***** Given data

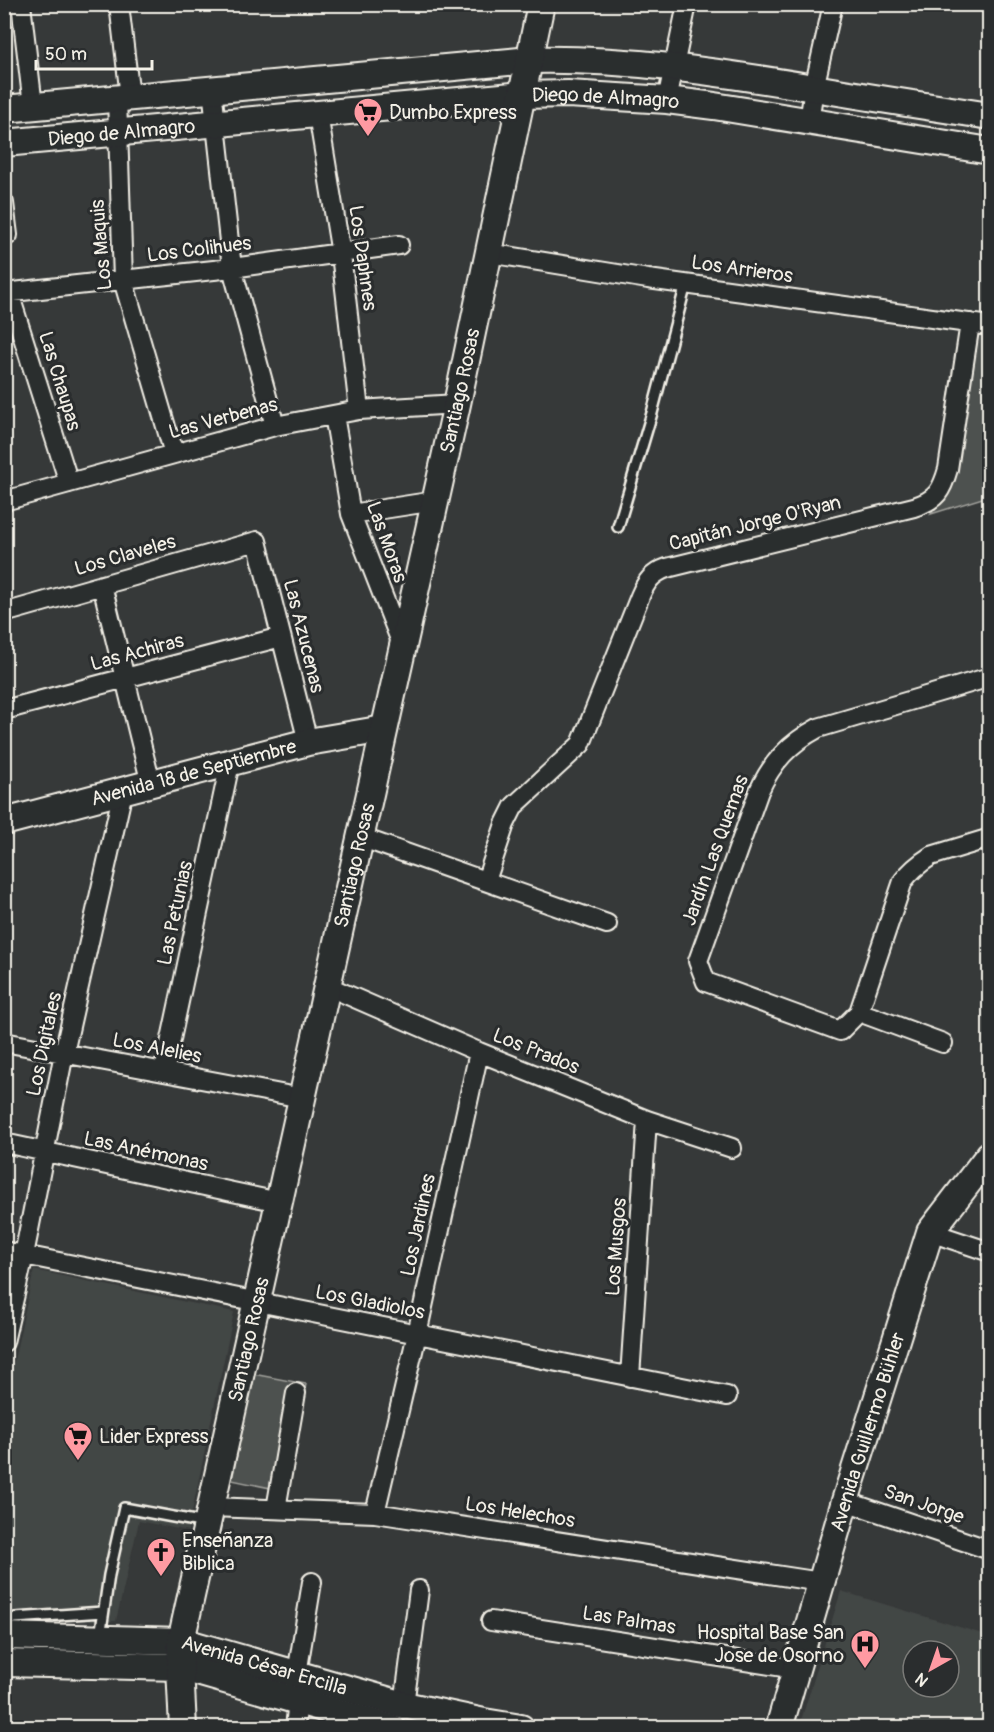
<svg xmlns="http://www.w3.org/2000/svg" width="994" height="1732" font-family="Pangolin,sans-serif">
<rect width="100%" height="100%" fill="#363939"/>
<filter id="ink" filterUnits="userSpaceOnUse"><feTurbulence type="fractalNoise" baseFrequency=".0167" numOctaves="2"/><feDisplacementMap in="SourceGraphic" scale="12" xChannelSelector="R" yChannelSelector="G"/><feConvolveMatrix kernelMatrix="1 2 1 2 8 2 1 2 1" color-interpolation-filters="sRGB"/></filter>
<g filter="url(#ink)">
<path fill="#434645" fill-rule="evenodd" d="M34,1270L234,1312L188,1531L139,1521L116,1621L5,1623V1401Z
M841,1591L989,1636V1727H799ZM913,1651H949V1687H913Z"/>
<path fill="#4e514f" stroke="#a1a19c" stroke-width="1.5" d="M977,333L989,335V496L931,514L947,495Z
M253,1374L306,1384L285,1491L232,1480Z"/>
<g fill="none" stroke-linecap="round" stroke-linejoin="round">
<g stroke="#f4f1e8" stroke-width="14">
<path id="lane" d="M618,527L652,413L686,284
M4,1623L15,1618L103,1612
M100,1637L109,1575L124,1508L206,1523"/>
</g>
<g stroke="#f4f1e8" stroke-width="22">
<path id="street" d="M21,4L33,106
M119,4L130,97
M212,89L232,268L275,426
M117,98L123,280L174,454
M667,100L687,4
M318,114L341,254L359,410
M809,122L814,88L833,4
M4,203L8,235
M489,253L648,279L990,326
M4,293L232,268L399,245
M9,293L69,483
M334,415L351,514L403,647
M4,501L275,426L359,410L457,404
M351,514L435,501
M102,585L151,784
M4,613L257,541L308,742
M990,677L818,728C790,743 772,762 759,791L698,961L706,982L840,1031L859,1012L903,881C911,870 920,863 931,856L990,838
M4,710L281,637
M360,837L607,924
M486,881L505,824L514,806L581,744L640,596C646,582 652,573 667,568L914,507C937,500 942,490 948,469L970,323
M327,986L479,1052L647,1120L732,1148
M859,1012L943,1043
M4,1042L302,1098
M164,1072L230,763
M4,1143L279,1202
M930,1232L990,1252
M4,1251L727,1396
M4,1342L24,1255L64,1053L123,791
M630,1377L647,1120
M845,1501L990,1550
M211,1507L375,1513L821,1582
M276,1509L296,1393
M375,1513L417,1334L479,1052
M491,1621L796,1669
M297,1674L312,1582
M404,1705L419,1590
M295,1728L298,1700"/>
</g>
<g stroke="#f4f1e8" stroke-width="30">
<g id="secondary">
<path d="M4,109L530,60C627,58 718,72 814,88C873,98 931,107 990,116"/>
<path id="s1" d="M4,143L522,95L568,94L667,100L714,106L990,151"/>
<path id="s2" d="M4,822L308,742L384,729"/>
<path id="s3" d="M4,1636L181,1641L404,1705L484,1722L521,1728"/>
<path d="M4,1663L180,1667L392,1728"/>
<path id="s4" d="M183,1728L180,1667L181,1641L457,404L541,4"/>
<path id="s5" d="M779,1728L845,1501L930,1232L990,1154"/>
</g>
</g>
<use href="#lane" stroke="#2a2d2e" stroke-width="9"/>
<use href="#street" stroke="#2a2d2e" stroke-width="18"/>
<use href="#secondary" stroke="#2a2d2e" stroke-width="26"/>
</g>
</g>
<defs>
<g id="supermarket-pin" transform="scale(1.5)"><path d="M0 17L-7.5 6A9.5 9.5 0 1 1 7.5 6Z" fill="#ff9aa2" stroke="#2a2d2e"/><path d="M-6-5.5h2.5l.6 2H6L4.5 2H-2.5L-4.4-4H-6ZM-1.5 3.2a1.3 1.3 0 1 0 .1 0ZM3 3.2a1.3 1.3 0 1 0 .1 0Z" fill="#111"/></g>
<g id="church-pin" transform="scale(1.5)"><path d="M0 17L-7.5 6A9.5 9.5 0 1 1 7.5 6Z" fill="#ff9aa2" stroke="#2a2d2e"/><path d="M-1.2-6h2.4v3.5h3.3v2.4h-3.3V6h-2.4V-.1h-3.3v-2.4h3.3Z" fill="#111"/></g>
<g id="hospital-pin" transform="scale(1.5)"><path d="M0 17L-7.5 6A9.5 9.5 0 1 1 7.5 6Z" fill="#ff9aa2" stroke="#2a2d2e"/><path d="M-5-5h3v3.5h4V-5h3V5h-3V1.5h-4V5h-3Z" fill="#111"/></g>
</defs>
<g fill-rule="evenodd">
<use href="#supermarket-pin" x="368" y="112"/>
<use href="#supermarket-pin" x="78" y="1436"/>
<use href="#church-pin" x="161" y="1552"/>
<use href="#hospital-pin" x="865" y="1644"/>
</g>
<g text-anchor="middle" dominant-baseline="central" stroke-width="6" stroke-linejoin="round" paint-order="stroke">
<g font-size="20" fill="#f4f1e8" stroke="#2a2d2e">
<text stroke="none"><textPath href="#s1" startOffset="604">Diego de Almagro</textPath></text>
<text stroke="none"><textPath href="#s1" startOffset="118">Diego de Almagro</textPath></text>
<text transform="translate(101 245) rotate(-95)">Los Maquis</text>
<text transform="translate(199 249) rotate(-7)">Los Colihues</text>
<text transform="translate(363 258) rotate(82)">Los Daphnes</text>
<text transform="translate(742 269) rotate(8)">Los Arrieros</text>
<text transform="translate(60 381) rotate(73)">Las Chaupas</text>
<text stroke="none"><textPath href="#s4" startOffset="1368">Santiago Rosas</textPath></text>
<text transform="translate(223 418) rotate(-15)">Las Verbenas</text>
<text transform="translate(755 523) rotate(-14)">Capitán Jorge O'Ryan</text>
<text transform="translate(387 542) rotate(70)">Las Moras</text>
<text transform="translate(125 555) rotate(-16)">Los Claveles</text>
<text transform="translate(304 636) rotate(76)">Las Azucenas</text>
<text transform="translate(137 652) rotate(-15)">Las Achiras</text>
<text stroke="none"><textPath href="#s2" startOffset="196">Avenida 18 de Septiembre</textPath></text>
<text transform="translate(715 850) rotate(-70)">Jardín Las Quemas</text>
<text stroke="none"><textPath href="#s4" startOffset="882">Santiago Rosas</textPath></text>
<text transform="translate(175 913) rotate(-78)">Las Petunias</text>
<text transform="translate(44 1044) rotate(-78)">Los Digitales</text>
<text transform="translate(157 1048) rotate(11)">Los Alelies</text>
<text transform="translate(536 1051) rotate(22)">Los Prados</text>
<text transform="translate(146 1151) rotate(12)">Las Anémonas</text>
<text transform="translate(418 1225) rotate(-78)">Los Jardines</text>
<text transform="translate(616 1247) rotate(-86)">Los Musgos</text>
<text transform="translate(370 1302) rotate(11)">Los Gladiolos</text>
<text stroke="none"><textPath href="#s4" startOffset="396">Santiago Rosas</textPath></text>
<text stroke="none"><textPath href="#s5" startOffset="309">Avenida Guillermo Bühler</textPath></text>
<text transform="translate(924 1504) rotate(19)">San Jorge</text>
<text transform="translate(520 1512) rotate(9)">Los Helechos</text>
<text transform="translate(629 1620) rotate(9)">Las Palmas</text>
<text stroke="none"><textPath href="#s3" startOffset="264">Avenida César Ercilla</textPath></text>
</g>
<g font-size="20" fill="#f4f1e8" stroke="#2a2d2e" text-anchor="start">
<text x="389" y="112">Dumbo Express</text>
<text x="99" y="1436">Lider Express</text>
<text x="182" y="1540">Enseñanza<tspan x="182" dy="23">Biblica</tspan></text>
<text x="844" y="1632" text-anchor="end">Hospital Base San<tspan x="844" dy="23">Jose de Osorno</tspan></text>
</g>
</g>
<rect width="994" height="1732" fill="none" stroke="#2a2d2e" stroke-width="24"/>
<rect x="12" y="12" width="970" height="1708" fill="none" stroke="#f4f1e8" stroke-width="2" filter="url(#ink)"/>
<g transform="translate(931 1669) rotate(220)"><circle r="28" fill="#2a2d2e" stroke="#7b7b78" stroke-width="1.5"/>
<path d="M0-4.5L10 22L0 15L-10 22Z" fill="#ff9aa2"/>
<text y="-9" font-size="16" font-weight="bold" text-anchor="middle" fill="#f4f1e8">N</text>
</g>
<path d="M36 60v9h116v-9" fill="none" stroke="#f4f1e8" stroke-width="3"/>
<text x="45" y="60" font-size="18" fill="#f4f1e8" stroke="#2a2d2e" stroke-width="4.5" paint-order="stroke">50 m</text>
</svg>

**********
***** Given data

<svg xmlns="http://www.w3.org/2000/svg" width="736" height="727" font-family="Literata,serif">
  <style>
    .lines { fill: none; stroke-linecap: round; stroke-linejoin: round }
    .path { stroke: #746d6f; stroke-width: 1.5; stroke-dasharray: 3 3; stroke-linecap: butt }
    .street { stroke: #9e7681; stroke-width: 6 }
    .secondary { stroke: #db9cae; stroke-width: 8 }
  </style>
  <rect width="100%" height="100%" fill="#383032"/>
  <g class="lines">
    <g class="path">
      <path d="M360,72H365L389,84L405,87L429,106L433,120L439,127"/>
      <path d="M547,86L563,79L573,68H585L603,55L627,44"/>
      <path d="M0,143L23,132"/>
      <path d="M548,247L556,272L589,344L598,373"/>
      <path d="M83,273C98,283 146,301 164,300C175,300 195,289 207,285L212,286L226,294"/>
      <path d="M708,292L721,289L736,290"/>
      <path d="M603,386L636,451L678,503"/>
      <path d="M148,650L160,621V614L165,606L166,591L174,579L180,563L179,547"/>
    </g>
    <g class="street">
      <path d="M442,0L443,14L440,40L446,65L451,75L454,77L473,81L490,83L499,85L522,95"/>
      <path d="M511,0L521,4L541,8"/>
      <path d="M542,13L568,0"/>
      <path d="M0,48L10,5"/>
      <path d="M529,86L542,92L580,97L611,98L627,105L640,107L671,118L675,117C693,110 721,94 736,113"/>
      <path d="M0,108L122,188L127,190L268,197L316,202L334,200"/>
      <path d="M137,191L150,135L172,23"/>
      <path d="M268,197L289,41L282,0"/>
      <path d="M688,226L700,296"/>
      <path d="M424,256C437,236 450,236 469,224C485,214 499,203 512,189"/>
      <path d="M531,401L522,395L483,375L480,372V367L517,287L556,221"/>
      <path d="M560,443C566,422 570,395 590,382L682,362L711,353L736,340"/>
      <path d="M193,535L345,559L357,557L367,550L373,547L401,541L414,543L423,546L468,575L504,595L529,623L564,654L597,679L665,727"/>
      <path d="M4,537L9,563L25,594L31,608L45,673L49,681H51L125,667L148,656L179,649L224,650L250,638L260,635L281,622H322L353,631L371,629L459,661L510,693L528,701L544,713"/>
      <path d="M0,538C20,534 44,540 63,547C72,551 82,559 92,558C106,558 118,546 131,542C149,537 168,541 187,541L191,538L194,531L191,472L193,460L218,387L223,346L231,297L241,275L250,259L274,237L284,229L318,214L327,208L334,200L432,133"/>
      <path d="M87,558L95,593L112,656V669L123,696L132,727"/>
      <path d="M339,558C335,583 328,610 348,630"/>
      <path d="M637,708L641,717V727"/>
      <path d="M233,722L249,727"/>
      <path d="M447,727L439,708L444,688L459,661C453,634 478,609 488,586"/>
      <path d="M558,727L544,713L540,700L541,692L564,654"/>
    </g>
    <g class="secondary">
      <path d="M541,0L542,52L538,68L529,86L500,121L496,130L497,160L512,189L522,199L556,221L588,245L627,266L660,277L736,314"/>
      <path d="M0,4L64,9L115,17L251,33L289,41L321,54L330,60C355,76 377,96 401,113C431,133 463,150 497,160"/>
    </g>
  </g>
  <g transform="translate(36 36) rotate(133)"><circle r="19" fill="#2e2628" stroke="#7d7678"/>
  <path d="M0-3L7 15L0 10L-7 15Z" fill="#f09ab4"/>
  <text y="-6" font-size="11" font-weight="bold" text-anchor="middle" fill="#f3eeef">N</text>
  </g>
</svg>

**********

What this task involves. Each line in the data that holds the string "bold" must be returned.

Your response.
<text y="-9" font-size="16" font-weight="bold" text-anchor="middle" fill="#f4f1e8">N</text>
  <text y="-6" font-size="11" font-weight="bold" text-anchor="middle" fill="#f3eeef">N</text>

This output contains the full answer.